* [文章摘錄]

摘要:河西魏晉十六國彩繪壁畫磚藝術,上承漢晉,下啟隋唐,承繼傳統,開風氣之先,填補了中國美術史和民間美術史的空白,在人員和技法上為后來敦煌壁畫的創作作了儲備,是中國古代美術廣泛吸收外來元素的開始。
關鍵詞:繪畫藝術;河西地區;壁畫磚
絲綢之路是亞歐大陸人類文明的共同體之路,是一條豐富的文化遺產線路。地處絲路關鍵地段的河西走廊,自然景觀多彩壯麗,文化遺產博大精深。大漠孤煙,長河落日,張騫“鑿空”,武帝置郡,漢晉遺卷,敦煌寶藏,可謂道不完說不盡。如果將河西走廊比喻為絲綢之路上一柄吉祥的如意,那么考古發現的魏晉十六國彩繪壁畫磚墓,就是鑲嵌在這柄如意上光彩奪目的瑰寶。河西魏晉十六國彩繪壁畫磚墓及其圖像,在中國乃至世界范圍內獨具特色,為敦煌藝術的創立進行了準備和鋪墊,被譽為“地下敦煌”。本研究從以下兩方面對河西魏晉十六國彩繪壁畫磚進行介紹和分析。

* [任務說明]
1) 請把摘錄中從「摘要:河西魏晉十六國彩繪壁畫」開始、一直到「國彩繪壁畫磚進行介紹和分析。」為止的文字逐字照抄下來。
2) 請根據摘錄回答下列問題:
(a) 摘錄列出的關鍵詞有哪些?
(b) 河西魏晉十六國彩繪壁畫磚墓被譽為甚麼?
(c) 按摘要所說,這種壁畫磚藝術在人員和技法上為後來哪一種壁畫的創作作了儲備?
3) 摘錄中以「可謂道不完說不盡」結尾的那一句,在這幾個字之前並列了一串短語。請按原文順序把這些短語全部列出。
後面的清單在作答時用不到。

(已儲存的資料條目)
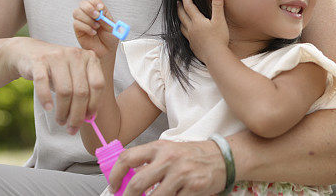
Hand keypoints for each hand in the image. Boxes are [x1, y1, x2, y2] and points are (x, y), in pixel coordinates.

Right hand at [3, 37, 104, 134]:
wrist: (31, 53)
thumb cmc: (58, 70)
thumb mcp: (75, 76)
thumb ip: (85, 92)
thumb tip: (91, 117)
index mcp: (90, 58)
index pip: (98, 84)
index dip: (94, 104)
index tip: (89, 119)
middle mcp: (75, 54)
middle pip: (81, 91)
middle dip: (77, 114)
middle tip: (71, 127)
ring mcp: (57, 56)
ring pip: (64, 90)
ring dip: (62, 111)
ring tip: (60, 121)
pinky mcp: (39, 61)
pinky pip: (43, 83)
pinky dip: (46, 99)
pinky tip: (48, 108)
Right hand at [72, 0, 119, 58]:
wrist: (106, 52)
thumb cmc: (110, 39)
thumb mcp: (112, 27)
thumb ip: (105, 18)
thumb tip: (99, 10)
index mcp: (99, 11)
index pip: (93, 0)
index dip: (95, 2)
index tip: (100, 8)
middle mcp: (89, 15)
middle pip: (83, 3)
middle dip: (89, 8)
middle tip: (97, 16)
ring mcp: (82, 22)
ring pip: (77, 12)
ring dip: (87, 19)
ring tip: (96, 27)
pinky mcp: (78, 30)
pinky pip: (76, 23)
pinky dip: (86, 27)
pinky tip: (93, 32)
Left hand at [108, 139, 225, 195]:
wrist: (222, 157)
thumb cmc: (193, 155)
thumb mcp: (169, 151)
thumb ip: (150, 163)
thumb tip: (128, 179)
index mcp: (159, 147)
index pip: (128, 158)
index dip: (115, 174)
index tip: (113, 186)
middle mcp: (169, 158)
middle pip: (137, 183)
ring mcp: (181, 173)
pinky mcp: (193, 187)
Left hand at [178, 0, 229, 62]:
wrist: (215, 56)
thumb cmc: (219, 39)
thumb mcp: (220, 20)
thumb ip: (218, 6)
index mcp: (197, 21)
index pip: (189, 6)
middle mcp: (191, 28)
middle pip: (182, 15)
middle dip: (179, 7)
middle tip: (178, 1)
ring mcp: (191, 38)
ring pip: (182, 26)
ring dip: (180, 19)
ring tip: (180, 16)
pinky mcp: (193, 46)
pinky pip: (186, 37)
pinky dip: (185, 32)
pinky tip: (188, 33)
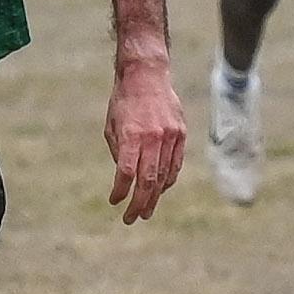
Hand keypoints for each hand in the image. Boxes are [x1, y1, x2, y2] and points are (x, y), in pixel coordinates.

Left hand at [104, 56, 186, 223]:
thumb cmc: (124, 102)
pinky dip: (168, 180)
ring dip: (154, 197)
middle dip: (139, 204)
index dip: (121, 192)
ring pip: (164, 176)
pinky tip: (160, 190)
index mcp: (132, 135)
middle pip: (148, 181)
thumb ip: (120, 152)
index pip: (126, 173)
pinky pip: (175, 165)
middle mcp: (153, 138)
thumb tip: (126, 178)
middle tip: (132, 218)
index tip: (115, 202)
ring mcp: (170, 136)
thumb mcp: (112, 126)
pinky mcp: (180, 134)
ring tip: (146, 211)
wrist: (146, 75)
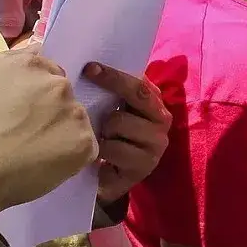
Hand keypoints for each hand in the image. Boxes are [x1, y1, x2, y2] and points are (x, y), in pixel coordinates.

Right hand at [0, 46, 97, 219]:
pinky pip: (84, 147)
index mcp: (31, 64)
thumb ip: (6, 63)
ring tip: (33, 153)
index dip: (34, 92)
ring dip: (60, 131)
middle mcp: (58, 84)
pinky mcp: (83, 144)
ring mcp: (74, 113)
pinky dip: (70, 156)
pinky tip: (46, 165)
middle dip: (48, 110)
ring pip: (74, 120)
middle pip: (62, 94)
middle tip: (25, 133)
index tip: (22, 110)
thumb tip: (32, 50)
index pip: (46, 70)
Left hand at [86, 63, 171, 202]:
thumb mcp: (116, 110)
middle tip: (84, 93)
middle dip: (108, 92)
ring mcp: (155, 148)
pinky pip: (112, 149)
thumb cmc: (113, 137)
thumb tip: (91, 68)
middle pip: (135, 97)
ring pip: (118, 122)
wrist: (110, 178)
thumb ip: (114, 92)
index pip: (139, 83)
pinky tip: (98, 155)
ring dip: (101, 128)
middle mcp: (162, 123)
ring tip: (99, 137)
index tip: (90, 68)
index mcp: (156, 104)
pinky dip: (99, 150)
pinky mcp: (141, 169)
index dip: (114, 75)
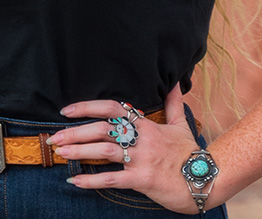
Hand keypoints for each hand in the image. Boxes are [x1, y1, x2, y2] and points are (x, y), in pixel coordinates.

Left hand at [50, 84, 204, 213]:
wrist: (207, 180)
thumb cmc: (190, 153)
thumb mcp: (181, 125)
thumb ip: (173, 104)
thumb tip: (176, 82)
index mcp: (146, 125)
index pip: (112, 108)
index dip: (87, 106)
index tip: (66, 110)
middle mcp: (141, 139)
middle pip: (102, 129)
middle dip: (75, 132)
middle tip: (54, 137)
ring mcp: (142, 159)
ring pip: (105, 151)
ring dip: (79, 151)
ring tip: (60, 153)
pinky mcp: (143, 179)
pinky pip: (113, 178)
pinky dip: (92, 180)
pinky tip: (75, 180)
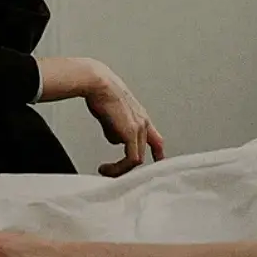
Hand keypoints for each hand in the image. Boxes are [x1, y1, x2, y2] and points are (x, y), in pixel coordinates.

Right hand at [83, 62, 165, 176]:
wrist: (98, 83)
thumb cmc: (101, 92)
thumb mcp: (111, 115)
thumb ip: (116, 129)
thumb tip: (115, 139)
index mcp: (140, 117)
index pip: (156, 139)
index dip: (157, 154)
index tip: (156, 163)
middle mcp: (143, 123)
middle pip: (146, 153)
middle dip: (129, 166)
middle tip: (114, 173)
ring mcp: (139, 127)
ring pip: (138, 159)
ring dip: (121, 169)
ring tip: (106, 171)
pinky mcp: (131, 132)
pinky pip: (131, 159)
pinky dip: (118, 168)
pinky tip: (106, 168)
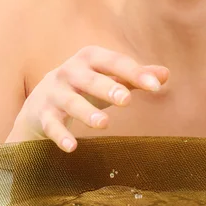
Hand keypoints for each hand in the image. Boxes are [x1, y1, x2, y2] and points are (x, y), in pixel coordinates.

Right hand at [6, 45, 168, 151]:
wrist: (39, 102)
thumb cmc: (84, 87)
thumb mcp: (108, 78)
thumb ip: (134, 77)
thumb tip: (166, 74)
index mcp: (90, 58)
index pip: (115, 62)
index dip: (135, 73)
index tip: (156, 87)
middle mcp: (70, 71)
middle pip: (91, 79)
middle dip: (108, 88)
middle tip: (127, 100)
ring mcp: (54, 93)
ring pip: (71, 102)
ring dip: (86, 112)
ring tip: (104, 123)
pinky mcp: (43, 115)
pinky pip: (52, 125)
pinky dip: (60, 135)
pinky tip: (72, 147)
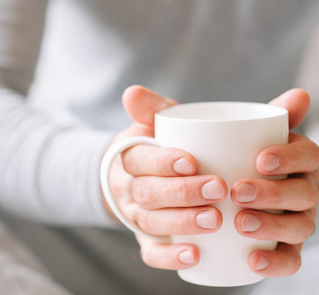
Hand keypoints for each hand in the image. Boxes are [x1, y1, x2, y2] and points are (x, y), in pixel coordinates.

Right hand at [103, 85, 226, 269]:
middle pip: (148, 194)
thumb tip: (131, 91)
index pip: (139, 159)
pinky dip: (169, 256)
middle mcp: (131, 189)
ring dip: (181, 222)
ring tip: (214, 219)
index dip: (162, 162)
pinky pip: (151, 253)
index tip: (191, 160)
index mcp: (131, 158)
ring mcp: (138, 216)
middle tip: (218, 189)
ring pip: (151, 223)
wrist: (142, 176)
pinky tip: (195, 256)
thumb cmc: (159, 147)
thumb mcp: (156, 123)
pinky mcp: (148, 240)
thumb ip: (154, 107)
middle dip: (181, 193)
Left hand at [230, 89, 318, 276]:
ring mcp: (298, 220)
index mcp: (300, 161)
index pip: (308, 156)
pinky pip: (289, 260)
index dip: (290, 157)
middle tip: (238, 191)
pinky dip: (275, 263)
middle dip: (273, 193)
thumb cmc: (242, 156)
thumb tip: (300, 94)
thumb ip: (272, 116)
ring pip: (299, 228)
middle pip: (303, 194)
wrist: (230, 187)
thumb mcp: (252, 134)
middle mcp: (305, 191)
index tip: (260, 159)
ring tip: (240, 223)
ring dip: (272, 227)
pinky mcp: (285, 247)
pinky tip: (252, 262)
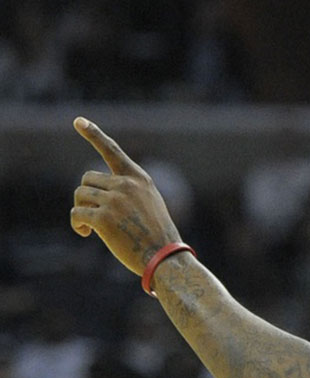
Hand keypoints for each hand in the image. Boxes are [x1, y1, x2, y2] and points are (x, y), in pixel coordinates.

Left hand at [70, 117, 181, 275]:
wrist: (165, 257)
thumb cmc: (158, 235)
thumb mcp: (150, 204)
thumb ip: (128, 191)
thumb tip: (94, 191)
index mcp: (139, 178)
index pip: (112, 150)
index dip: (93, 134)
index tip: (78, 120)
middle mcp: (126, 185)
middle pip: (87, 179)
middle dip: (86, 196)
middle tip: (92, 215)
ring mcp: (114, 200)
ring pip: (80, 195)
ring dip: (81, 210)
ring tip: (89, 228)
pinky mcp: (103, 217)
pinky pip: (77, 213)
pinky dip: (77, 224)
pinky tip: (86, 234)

* [逐題答案]
1)
摘要:河西魏晉十六國彩繪壁畫磚藝術,上承漢晉,下啟隋唐,承繼傳統,開風氣之先,填補了中國美術史和民間美術史的空白,在人員和技法上為后來敦煌壁畫的創作作了儲備,是中國古代美術廣泛吸收外來元素的開始。
關鍵詞:繪畫藝術;河西地區;壁畫磚
絲綢之路是亞歐大陸人類文明的共同體之路,是一條豐富的文化遺產線路。地處絲路關鍵地段的河西走廊,自然景觀多彩壯麗,文化遺產博大精深。大漠孤煙,長河落日,張騫“鑿空”,武帝置郡,漢晉遺卷,敦煌寶藏,可謂道不完說不盡。如果將河西走廊比喻為絲綢之路上一柄吉祥的如意,那么考古發現的魏晉十六國彩繪壁畫磚墓,就是鑲嵌在這柄如意上光彩奪目的瑰寶。河西魏晉十六國彩繪壁畫磚墓及其圖像,在中國乃至世界范圍內獨具特色,為敦煌藝術的創立進行了準備和鋪墊,被譽為“地下敦煌”。本研究從以下兩方面對河西魏晉十六國彩繪壁畫磚進行介紹和分析。

2)
(a) 繪畫藝術、河西地區、壁畫磚。
(b) 「地下敦煌」。
(c) 敦煌壁畫。

3) 大漠孤煙;長河落日;張騫“鑿空”;武帝置郡;漢晉遺卷;敦煌寶藏